Koralasbayev, in turquoise, and Gomez, in navy, work with researchers in the lab. (Image credit: Gomez and Koralasbayev)

In the Galápagos, Gomez and Koralasbayev conducted underwater surveys to understand how populations of marine fish and invertebrates respond to variations in environmental conditions such as temperature.

At the Charles Darwin Research Station in Puerto Ayora, Ecuador, the students dissected hundreds of fish collected from ocean waters of different temperatures to learn how ocean warming affects metabolism and parasite loads. Isotope analysis of muscles and livers revealed what the fish ate and their position within the food web. Measurements of otoliths, inner ear bones responsible for sensing gravity and movement, revealed how much the fish grew.

Koralasbayev described the lab as a factory chain of researchers working in sync.

“We got to experience every single part of that chain, and that was super interesting to see and to get that hands-on experience,” she said. “You never get that in a class.

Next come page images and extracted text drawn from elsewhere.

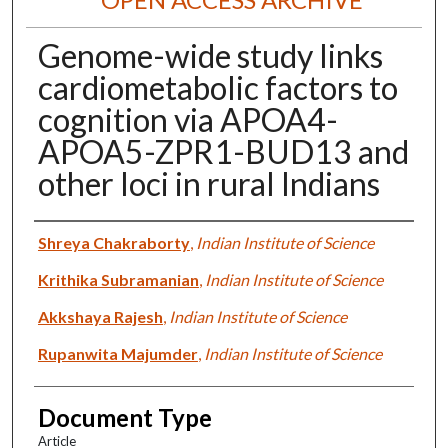
Genome-wide study links
cardiometabolic factors to
cognition via APOA4-
APOA5-ZPR1-BUD13 and
other loci in rural Indians
Authors
Shreya Chakraborty
,
Indian Institute of Science
Krithika Subramanian
,
Indian Institute of Science
Akkshaya Rajesh
,
Indian Institute of Science
Rupanwita Majumder
,
Indian Institute of Science
Document Type
Article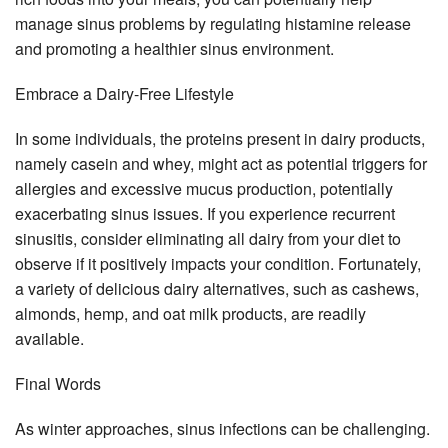
manage sinus problems by regulating histamine release
and promoting a healthier sinus environment.
Embrace a Dairy-Free Lifestyle
In some individuals, the proteins present in dairy products,
namely casein and whey, might act as potential triggers for
allergies and excessive mucus production, potentially
exacerbating sinus issues. If you experience recurrent
sinusitis, consider eliminating all dairy from your diet to
observe if it positively impacts your condition. Fortunately,
a variety of delicious dairy alternatives, such as cashews,
almonds, hemp, and oat milk products, are readily
available.
Final Words
As winter approaches, sinus infections can be challenging.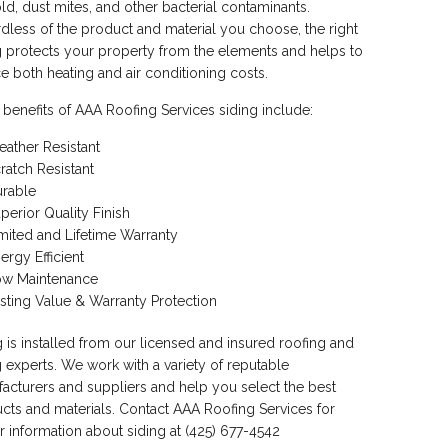
ld, dust mites, and other bacterial contaminants.
dless of the product and material you choose, the right
g protects your property from the elements and helps to
e both heating and air conditioning costs.
 benefits of AAA Roofing Services siding include:
ather Resistant
ratch Resistant
rable
perior Quality Finish
mited and Lifetime Warranty
ergy Efficient
ow Maintenance
sting Value & Warranty Protection
g is installed from our licensed and insured roofing and
g experts. We work with a variety of reputable
acturers and suppliers and help you select the best
cts and materials. Contact AAA Roofing Services for
er information about siding at (425) 677-4542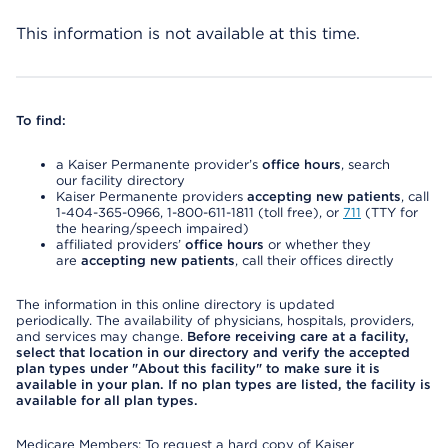
This information is not available at this time.
To find:
a Kaiser Permanente provider’s
office hours
, search
our facility directory
Kaiser Permanente providers
accepting new patients
, call
1-404-365-0966, 1-800-611-1811 (toll free), or
711
(TTY for
the hearing/speech impaired)
affiliated providers’
office hours
or whether they
are
accepting new patients
, call their offices directly
The information in this online directory is updated
periodically. The availability of physicians, hospitals, providers,
and services may change.
Before receiving care at a facility,
select that location in our directory and verify the accepted
plan types under "About this facility" to make sure it is
available in your plan. If no plan types are listed, the facility is
available for all plan types.
Medicare Members: To request a hard copy of Kaiser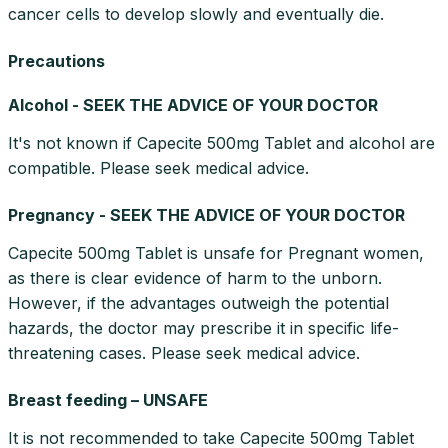
cancer cells to develop slowly and eventually die.
Precautions
Alcohol - SEEK THE ADVICE OF YOUR DOCTOR
It's not known if Capecite 500mg Tablet and alcohol are
compatible. Please seek medical advice.
Pregnancy - SEEK THE ADVICE OF YOUR DOCTOR
Capecite 500mg Tablet is unsafe for Pregnant women,
as there is clear evidence of harm to the unborn.
However, if the advantages outweigh the potential
hazards, the doctor may prescribe it in specific life-
threatening cases. Please seek medical advice.
Breast feeding – UNSAFE
It is not recommended to take Capecite 500mg Tablet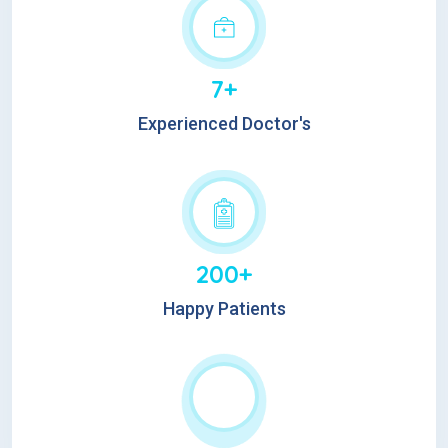
7+
Experienced Doctor's
200+
Happy Patients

When are you realistically going to have the time to spend hours and hours in a lab like that?”

Back at Lamb’s UF lab, Gomez and Koralasbayev are busy drying and pulverizing several thousand samples of fish tissue so that a mass spectrometer instrument can measure its atomic structure for food web analysis. The students will eventually contribute to studies written and published about the data they collect.

Lamb praised Gomez and Koralasbayev for their contributions to the project, which he credits for expediting the process.

“They were able to help us get really high-quality samples that we weren’t able to get in the past,” he said. “So, this is not just a training exercise; they were really a vital component of this team.”